The collapse of Silicon Valley Bank, the largest vendor in the start-up ecosystem, is likely to adversely impact the Indian start-up scenario, and it has injected a lot of uncertainty in the sector overnight, industry experts say.
“Hopefully, the matter will get resolved but I think it is a big hit for Indian start-ups,” Ashu Garg, a prominent Silicon Valley-based venture capitalist and early-stage investor for over two decades, told PTI in an interview.
California-based Silicon Valley Bank (SVB), the 16th largest bank in the United States, was closed on Friday by the California Department of Financial Protection and Innovation, which later appointed the Federal Deposit Insurance Corporation (FDIC) as its receiver.
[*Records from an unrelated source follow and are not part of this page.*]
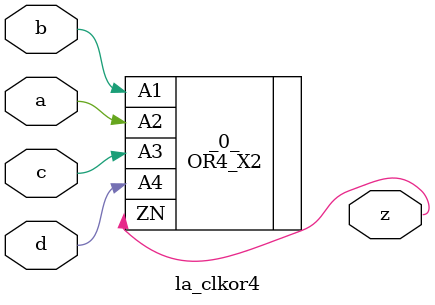
<source format=v>

/* Generated by Yosys 0.37 (git sha1 a5c7f69ed, clang 14.0.0-1ubuntu1.1 -fPIC -Os) */

module la_clkor4(a, b, c, d, z);
  input a;
  wire a;
  input b;
  wire b;
  input c;
  wire c;
  input d;
  wire d;
  output z;
  wire z;
  OR4_X2 _0_ (
    .A1(b),
    .A2(a),
    .A3(c),
    .A4(d),
    .ZN(z)
  );
endmodule

</source>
The FDIC, in a statement, said as of December 31, 2022, the Silicon Valley Bank had approximately $209.0 billion in total assets and about $175.4 billion in total deposits. At the time of closing, the amount of deposits in excess of the insurance limits was undetermined. The number of uninsured deposits will be determined once the FDIC obtains additional information from the bank and customers.
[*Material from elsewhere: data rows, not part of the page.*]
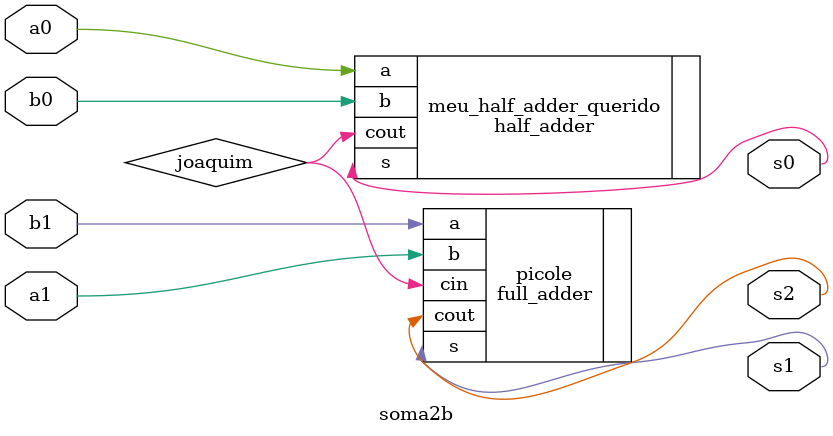
<source format=v>
module soma2b (
input	a0,
input	b0,
input	a1,
input	b1,
output	s0,
output	s1,
output	s2);

    wire joaquim;

    half_adder meu_half_adder_querido(	.a(a0), 
										.b(b0), 
										.s(s0),
										.cout(joaquim));
	
	
    full_adder picole(	.a(b1), 
						.b(a1), 
						.cin(joaquim),
						.s(s1),
						.cout(s2));

endmodule


</source>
“The reality is that the Silicon Valley Bank has been a real supporter of the Indian start-up scene and has provided banking services. Most Indian start-ups that do business in the US use this bank because it is one of the few institutes willing to work with Indian banks. A lot of the banking institutes do not want to work with overseas customers,” Garg, an alumnus of IIT Delhi, said.
“So, SVB has been able to work with the Indian companies that do not have US employees. So if they (are gone), it will be very problematic for the Indian (companies),” he said in response to a question.
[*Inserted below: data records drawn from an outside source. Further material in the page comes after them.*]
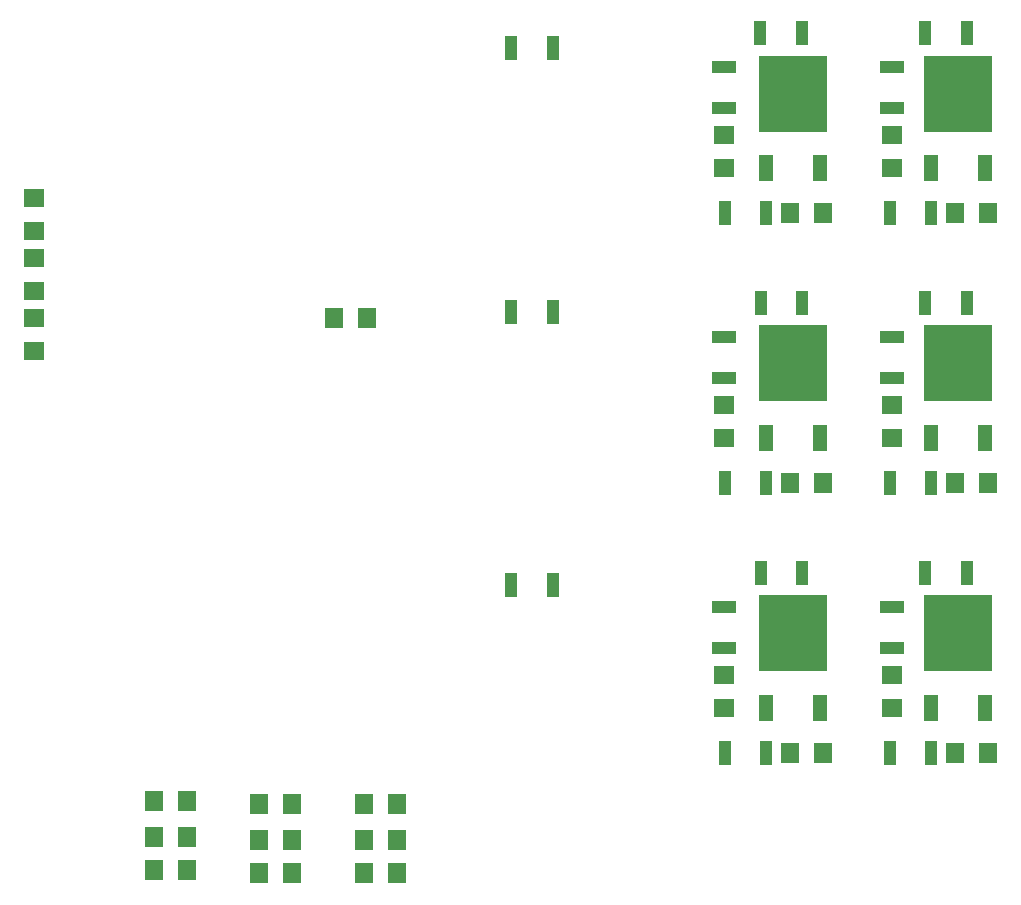
<source format=gtp>
G04*
G04 #@! TF.GenerationSoftware,Altium Limited,Altium Designer,21.0.8 (223)*
G04*
G04 Layer_Color=8421504*
%FSLAX25Y25*%
%MOIN*%
G70*
G04*
G04 #@! TF.SameCoordinates,9A741BFF-CE4B-45F5-BAAB-659130A2A11A*
G04*
G04*
G04 #@! TF.FilePolarity,Positive*
G04*
G01*
G75*
%ADD14R,0.22835X0.25197*%
%ADD15R,0.04724X0.08661*%
%ADD16R,0.06693X0.05906*%
%ADD17R,0.05906X0.06693*%
%ADD18R,0.07874X0.04000*%
%ADD19R,0.04000X0.07874*%
D14*
X270000Y190000D02*
D03*
X325000Y279803D02*
D03*
Y100000D02*
D03*
X270000D02*
D03*
X325000Y190000D02*
D03*
X270000Y279803D02*
D03*
D15*
X261000Y165197D02*
D03*
X279000D02*
D03*
X334000Y255000D02*
D03*
X316000D02*
D03*
Y75197D02*
D03*
X334000D02*
D03*
X261000D02*
D03*
X279000D02*
D03*
X334000Y165197D02*
D03*
X316000D02*
D03*
X279000Y255000D02*
D03*
X261000D02*
D03*
D16*
X17000Y245000D02*
D03*
Y233976D02*
D03*
Y205000D02*
D03*
Y193976D02*
D03*
Y225000D02*
D03*
Y213976D02*
D03*
X303000Y75000D02*
D03*
Y86024D02*
D03*
X247000Y75000D02*
D03*
Y86024D02*
D03*
X303000Y165000D02*
D03*
Y176024D02*
D03*
X247000Y165000D02*
D03*
Y176024D02*
D03*
X303000Y255000D02*
D03*
Y266024D02*
D03*
X247000Y255000D02*
D03*
Y266024D02*
D03*
D17*
X117000Y205000D02*
D03*
X128024D02*
D03*
X57000Y44000D02*
D03*
X68024D02*
D03*
Y32000D02*
D03*
X57000D02*
D03*
Y21000D02*
D03*
X68024D02*
D03*
X92000Y43000D02*
D03*
X103024D02*
D03*
Y31000D02*
D03*
X92000D02*
D03*
Y20000D02*
D03*
X103024D02*
D03*
X127000Y43000D02*
D03*
X138024D02*
D03*
Y31000D02*
D03*
X127000D02*
D03*
Y20000D02*
D03*
X138024D02*
D03*
X280000Y240000D02*
D03*
X268976D02*
D03*
X335024Y60000D02*
D03*
X324000D02*
D03*
X280000D02*
D03*
X268976D02*
D03*
X335024Y150000D02*
D03*
X324000D02*
D03*
X280000D02*
D03*
X268976D02*
D03*
X335024Y240000D02*
D03*
X324000D02*
D03*
D18*
X303000Y95000D02*
D03*
Y108710D02*
D03*
X247000Y95000D02*
D03*
Y108710D02*
D03*
Y185000D02*
D03*
Y198710D02*
D03*
X303000Y185000D02*
D03*
Y198710D02*
D03*
Y275000D02*
D03*
Y288710D02*
D03*
X247000Y275000D02*
D03*
Y288710D02*
D03*
D19*
X327710Y120000D02*
D03*
X314000D02*
D03*
X259290D02*
D03*
X273000D02*
D03*
X259290Y210000D02*
D03*
X273000D02*
D03*
X327710D02*
D03*
X314000D02*
D03*
X327710Y300000D02*
D03*
X314000D02*
D03*
X259000D02*
D03*
X272710D02*
D03*
X302290Y60000D02*
D03*
X316000D02*
D03*
X247290D02*
D03*
X261000D02*
D03*
X302290Y150000D02*
D03*
X316000D02*
D03*
X247290D02*
D03*
X261000D02*
D03*
X302290Y240000D02*
D03*
X316000D02*
D03*
X247290D02*
D03*
X261000D02*
D03*
X189710Y116000D02*
D03*
X176000D02*
D03*
X189710Y295000D02*
D03*
X176000D02*
D03*
X189710Y207000D02*
D03*
X176000D02*
D03*
M02*

</source>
Over the past several years, SVB has been one of the most preferred choices of banking for start-ups and the tech industry in Silicon Valley, mainly because of its understanding of the industry and flexibility in many aspects suiting the start-up ecosystem.
Given that, every third start-up in Silicon Valley is founded by Indian Americans, experts feel a significantly large number of these founders would be impacted as early as next week in terms of even making basic payments and giving paychecks to their employees.
Similarly, a large number of Indian start-ups that do not have even an employee or an office in the US had opened up their accounts in the Silicon Valley Bank as it let them do so without much regulatory questions and with a customer-friendly approach.
The implications of the collapse of SVB on Indian-Americans and their companies are very serious, Garg said.
“The Silicon Valley Bank is the largest vendor to the start-up ecosystem. So now you have all these loans. You do not know what is going to happen if the loans get sold and get called.
“Besides, a lot of fintech also depends on the Silicon Valley Bank... So you probably saw Rippling, which is a payroll company, unable to issue payroll because its underlying bank is the Silicon Valley Bank. It also has potential implications for the banking system in the US and the rest of the world,” the venture capitalist said.
A group of Silicon Valley-based venture capitalists after a meeting to discuss the aftermath of the bank’s downfall said the events that unfolded over the past 48 hours have been deeply disappointing and concerning.
“In the event that SVB was to be purchased and appropriately capitalised, we would be strongly supportive and encourage our portfolio companies to resume their banking relationship with them,” it said in a joint statement released by Indian-American Navin Chaddha, an early stage investor.
“…SVB has been an early partner for many of our companies at Battery Ventures through the ups and downs of company building. The last 48 hours unfolded in ways we could have never imagined, but now is the time to back our partners and we strongly support our companies working with SVB as and when we have more clarity on their path forward,” he said.
Indian-American Congressman Ro Khanna, who represents Silicon Valley in the House of Representatives, said the FDIC needs to investigate short sales over the past few months by executives, and at minimum, there should be a clawback with penalties of profits made.
“This should go to non-profits like Sunnyvale Community Services who are worried about losing SVB deposits and paying mortgages,” he demanded.
Indian-American presidential candidate Vivek Ramaswamy said the American taxpayers should not bail out the likes of Prince Harry and Meghan Markle.
“If you want to make deposits at the Silicon Valley Bank, that is your business. But I did not hear the tech industry’s intelligentsia calling for bailouts of East Palestine last month,” he said.
Meanwhile, Indian-American Rohit Chopra, the director of the Consumer Financial Protection Bureau, is tasked with protecting the consumers interest in the case. He is also one of the FDIC directors.